— To be done —
1. Reproduce the passage from the Fulbright personal statement guide, starting at "Below I’ve included" and ending at "in each paragraph.".
2. Write the next part of the Fulbright personal statement guide, picking up after its final sentence.

┌─ Document extract

Writing a Confident and Thematically Driven Personal Statement for Fulbright

Writing a Confident and Thematically Driven Personal Statement for Fulbright

Like many large grant organizations, the Fulbright Foundation requires applicants to write both a statement of purpose and a personal statement.

Regardless of your personal background, a strong personal statement for a large grant application like the Fulbright should always have a clear focus: the content of it should always serve the overarching project proposal that you’ve articulated in your statement of purpose.

[For more about the statement of purpose, check out: Writing the Fulbright Statement of Purpose as a Practical Document . ]

4 goals of your grant personal statement

The personal statement is a persuasive text in which your job is to convince the reader that you are excited about and capable of achieving the impactful goals you have set for yourself. The choices that you make as you share your personal history should enable you to accomplish the following goals:

  • Explain what drives you to carry out this particular project with an authentic sense of enthusiasm, passion, and commitment towards generating tangible impacts.
  • Describe past experiences that have equipped you to carry out this particular project with a clear sense of cultural sensitivity, collaboration, and purpose.
  • If your project plays a part in your overarching personal or professional trajectory, show the reader what you have already done to fulfill this mission.
  • Show the committee what kinds of impacts you plan to have both as you carry out this project, and afterwards. How will the time that you spend on this grant contribute to a future that goes far beyond the project itself?

Below I’ve included the personal statement that I wrote for a successful application to the Fulbright Brazil cohort of 2016. After the original essay, I have provided analysis that clearly shows the argumentative logic and supporting evidence in each paragraph.

Fulbright personal statement example

My fulbright personal statement.

(Original text)

I first studied Portuguese to expand my comparative engagement with Spanish Latin American literature as an undergraduate student. This literary curiosity, however, quickly unfolded into an overwhelming year of music, buses, warm tropical air, and full- time coursework as an exchange student at the Pontifical Catholic University of Rio de Janeiro in 2007. Captivating Brazilian authors like Darcy Ribeiro and Machado de Assis pulled me deeper into the Portuguese language. The political power of Música Popular Brasileira and the stark creativity of Cinema Novo forced me to reconsider my own historical perspectives regarding the increasingly visible and global role of regional cultures. After that year of international studies my relationship with Brazil continued to expand in dynamic ways.

└─
┌─ Material shown

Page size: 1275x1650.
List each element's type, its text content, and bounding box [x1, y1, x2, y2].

└─
┌─ Material shown

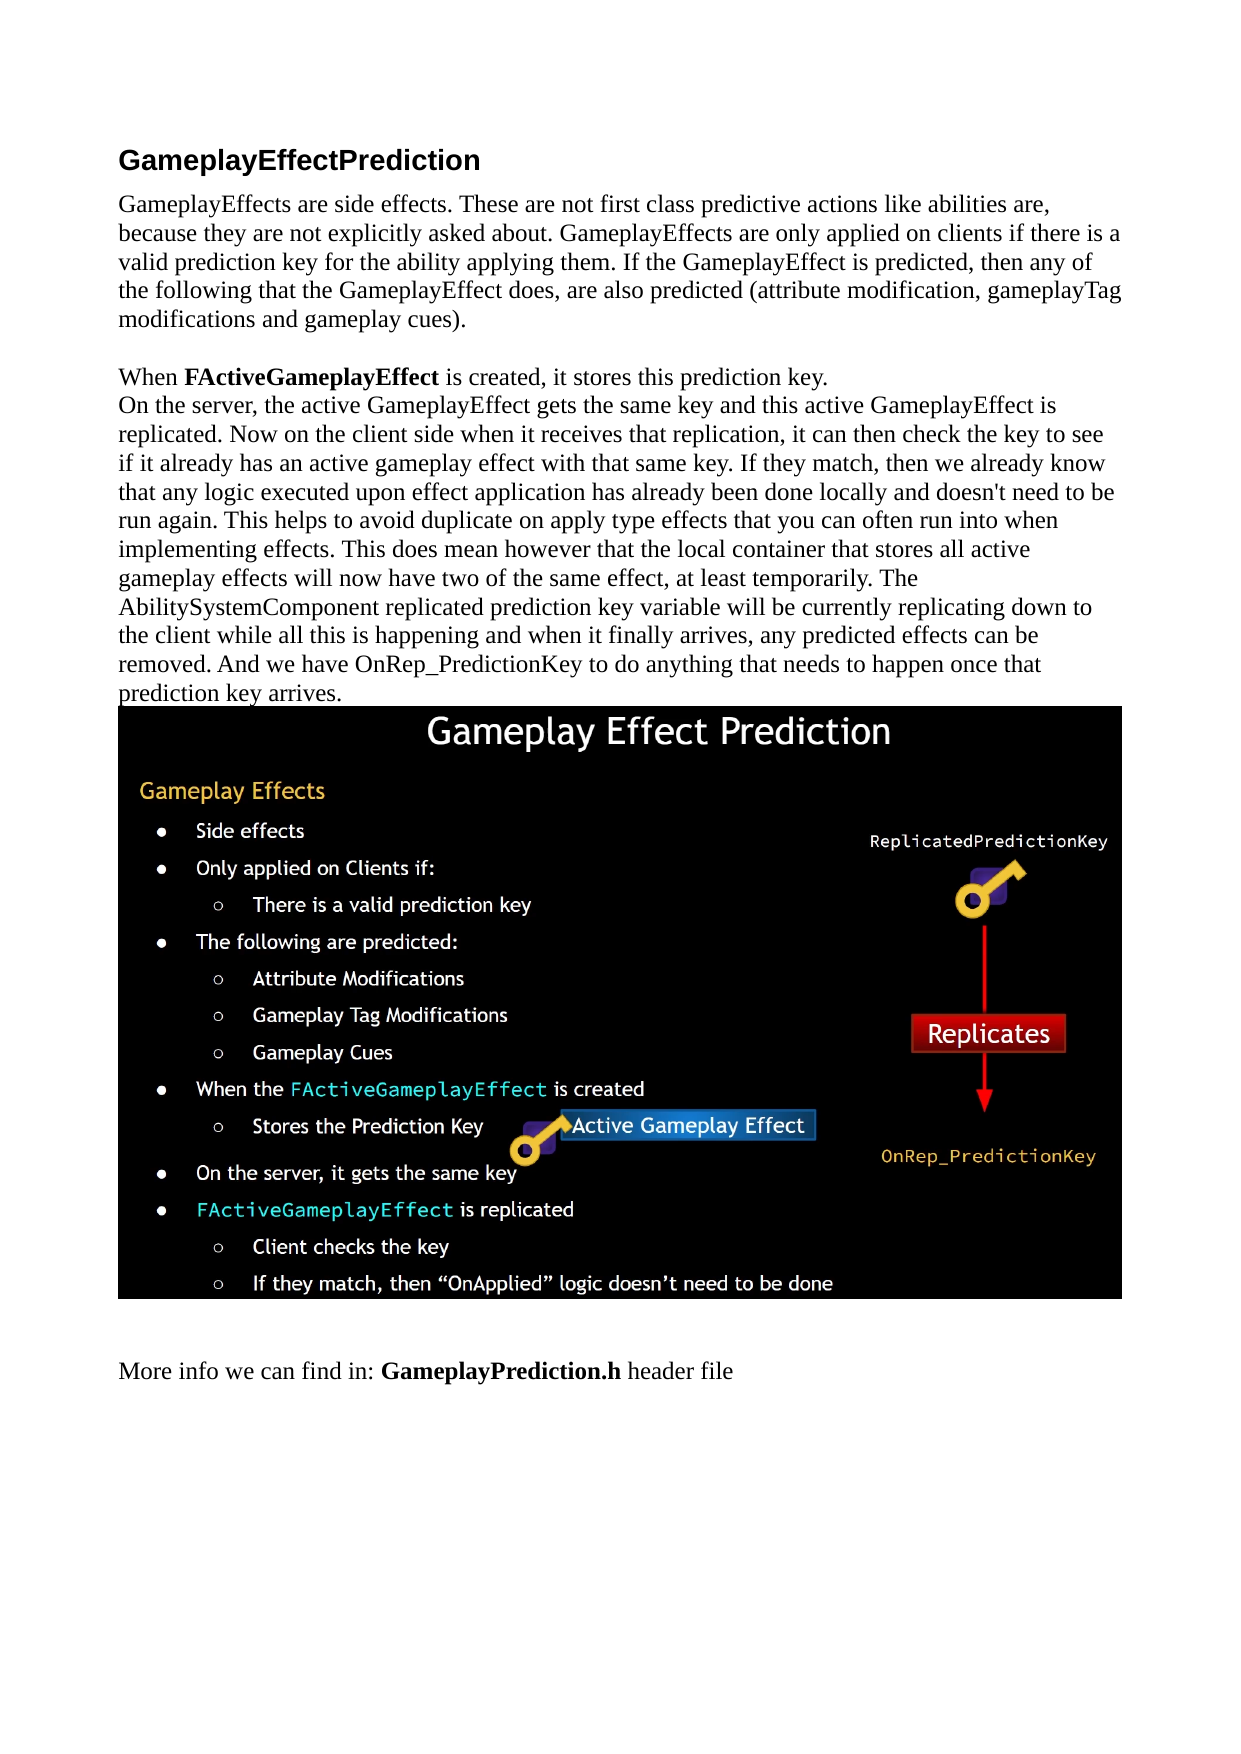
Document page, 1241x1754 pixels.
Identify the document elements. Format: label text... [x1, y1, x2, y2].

└─

— Task answers —
1.
Below I’ve included the personal statement that I wrote for a successful application to the Fulbright Brazil cohort of 2016. After the original essay, I have provided analysis that clearly shows the argumentative logic and supporting evidence in each paragraph.

2.
My first professional role at Glass Lewis required me to conduct research in Spanish and Portuguese, translating documents for the explicit purpose of assessing the monetary value of publicly traded companies in the Americas. There I realized that my affinity for language acquisition and critical thinking put me in a unique position to facilitate access to economic and cultural dialogues regarding the growing importance of Latin America and Brazil. After this experience I attended the University of Cambridge and wrote my thesis on 20th century visual and photographic representations of the U.S.-Mexico border. This project showed me that there are undeniable links between aesthetic representation, technology, politics and economic flows. By continuing my studies at the doctoral level and seeking opportunities to work with Latin America and Brazil, I make choices that allow me to facilitate public access to information, critical dialogue and multiple points of view in a variety of international contexts.

In the classroom I have collaborated with Professor L. to teach students how to translate ethnographic narratives about musical experiences into research projects regarding relationships between global popular culture, technology and individual identities. I have spoken at several conferences about my collaboration with UCLA archivists to make a previously hidden collection of cordel accessible through a highly searchable and detailed Finding Aid at the Online Archives of California. Last year I consulted with a small educational start-up called Endless Mobile, a company that facilitates access to educational information for communities that only have intermittent access to the Internet. At Endless Mobile I served as a content strategist and developed tools for selecting and storing educational content that is now being used in classrooms all over Guatemala.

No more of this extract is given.